For more advanced random numbers you can use the Random Number Generation dialog box.
This gives you much greater control
number of variables - the number of columns
number of random numbers - how many values to return per column
random seed/selection - using this number in another session will return the same random number
Types of Distribution
|Uniform||High and Low values.|
Characterized by lower and upper bounds. Variables are drawn with equal probability from all values in the range. A common application uses a uniform distribution in the range 0...1.
|Normal||Mean and standard deviation.|
Characterized by a mean and a standard deviation. A common application uses a mean of 0 and a standard deviation of 1 for the standard normal distribution.
Characterized by a probability of success (p value) on a given trial. Bernoulli random variables have the value 0 or 1. For example, you can draw a uniform random variable in the range 0...1. If the variable is less than or equal to the probability of success, the Bernoulli random variable is assigned the value 1; otherwise, it is assigned the value 0.

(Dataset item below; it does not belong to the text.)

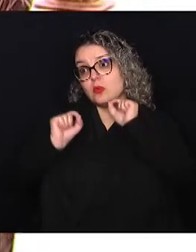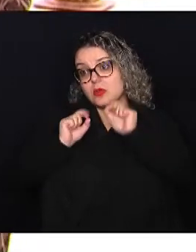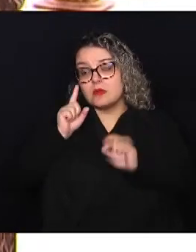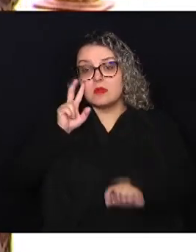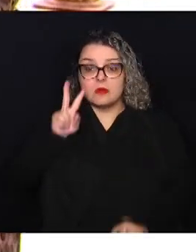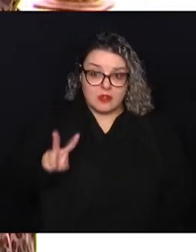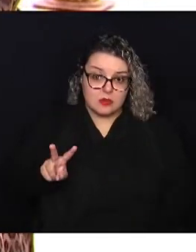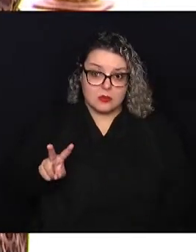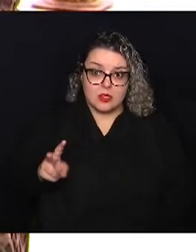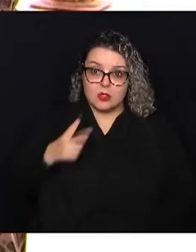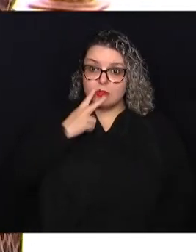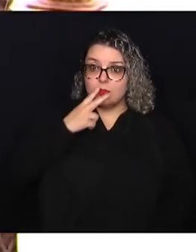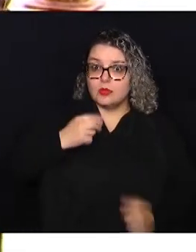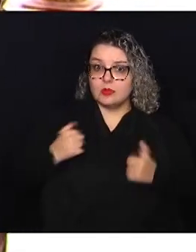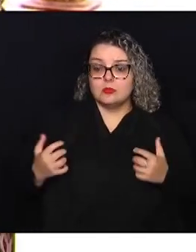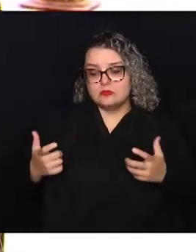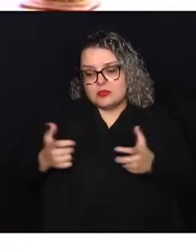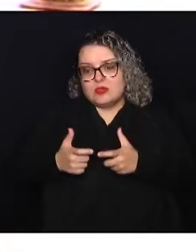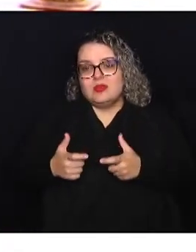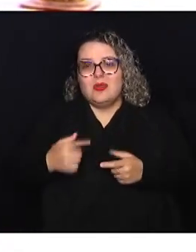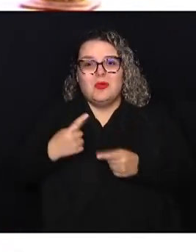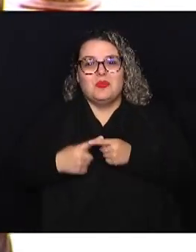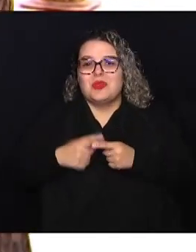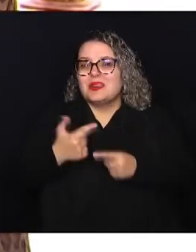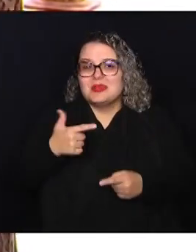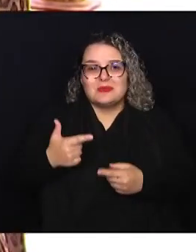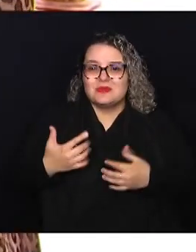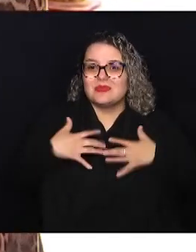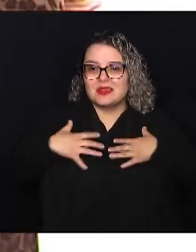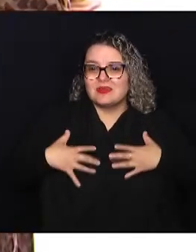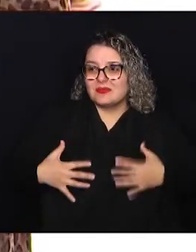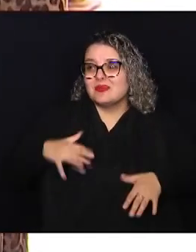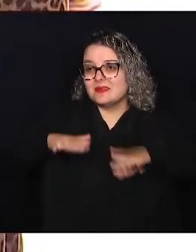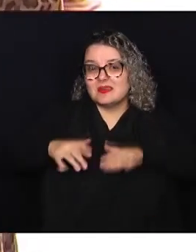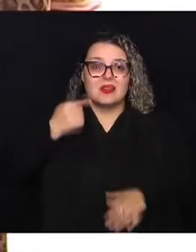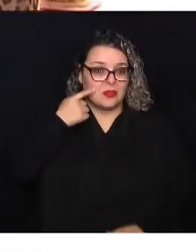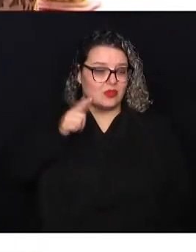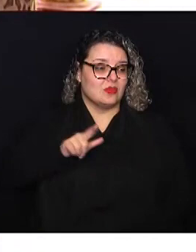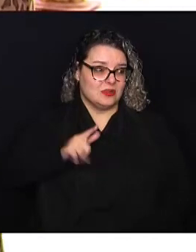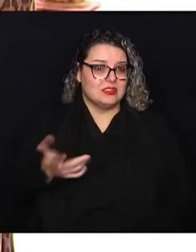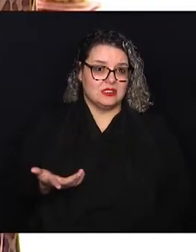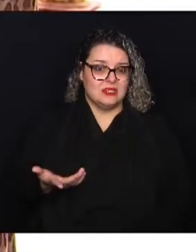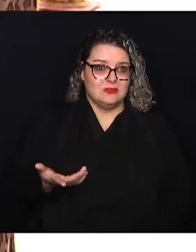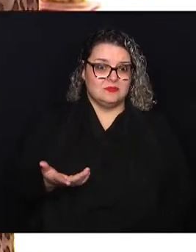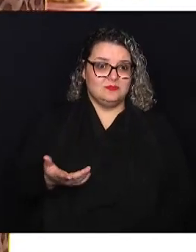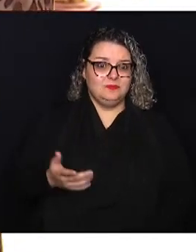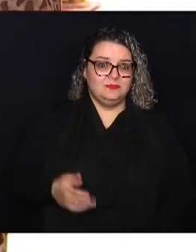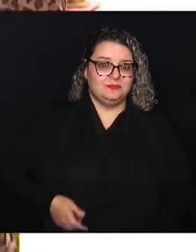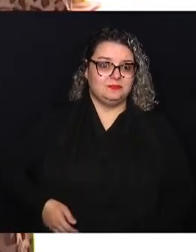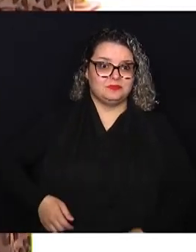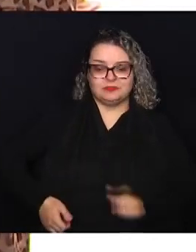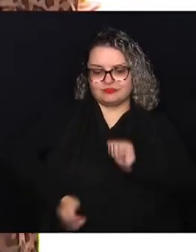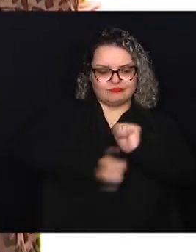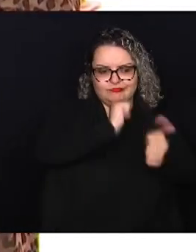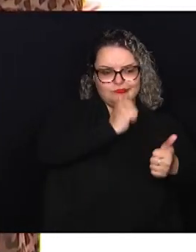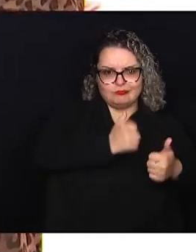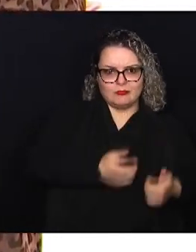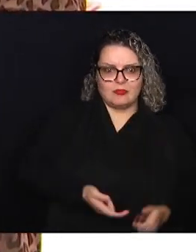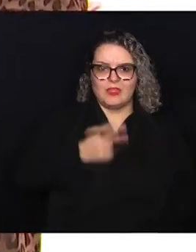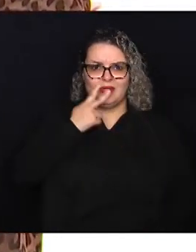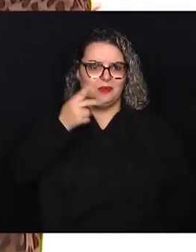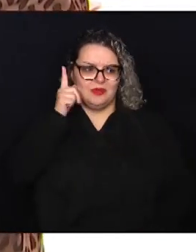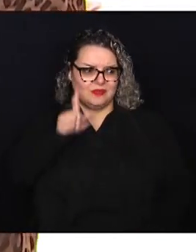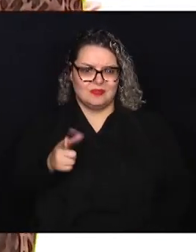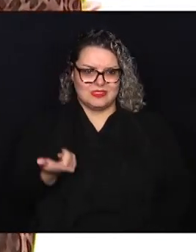pessoas fumam, elas diminuem o esporte porque realmente elas não têm condições físicas, às vezes. Claro. Você vai jogar uma bola fumando, você não vai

|Binomial||P value and number of trials.|
Characterized by a probability of success (p value) for a number of trials. For example, you can generate number-of-trials Bernoulli random variables, the sum of which is a binomial random variable.
Characterized by a value lambda, equal to 1/mean. Poisson distribution is often used to characterize the number of events that occur per unit of time for example, the average rate at which cars arrive at a toll plaza.
|Patterned||Low, High, Step, No of repeats|
Characterized by a lower and upper bound, a step, repetition rate for values, and repetition rate for the sequence.
|Discrete||Value and probability|
Characterized by a value and the associated probability range. The range must contain two columns: The left column contains values, and the right column contains probabilities associated with the value in that row. The sum of the probabilities must be 1.
Using Random Number Generation
Number of Variables - Enter the number of columns of values you want in the output table. If you do not enter a number, Microsoft Excel fills all columns in the output range you specify.
Number of Random Numbers - Enter the number of data points you want to see. Each data point appears in a row of the output table. If you do not enter a number, Excel fills all rows in the output range you specify.
Distribution - Click the distribution method you want to use to create random values.
Parameters - Enter values to characterize the distribution selected.
Random Seed - Enter an optional value from which to generate random numbers. You can reuse this value later to produce the same random numbers.
Output Range - Enter the reference for the upper-left cell of the output table. Excel automatically determines the size of the output area and displays a message if the output table will replace existing data.
New Worksheet Ply - Click to insert a new worksheet in the current workbook and paste the results starting at cell A1 of the new worksheet. To name the new worksheet, type a name in the box.
New Workbook - Click to create a new workbook and paste the results on a new worksheet in the new workbook.
The Random Number Generation analysis tool fills a range with independent random numbers drawn from one of several distributions. You can characterise subjects in a population with a probability distribution.
For example, you might use a normal distribution to characterize the population of individuals' heights, or you might use a Bernoulli distribution of two possible outcomes to characterize the population of coin-flip results.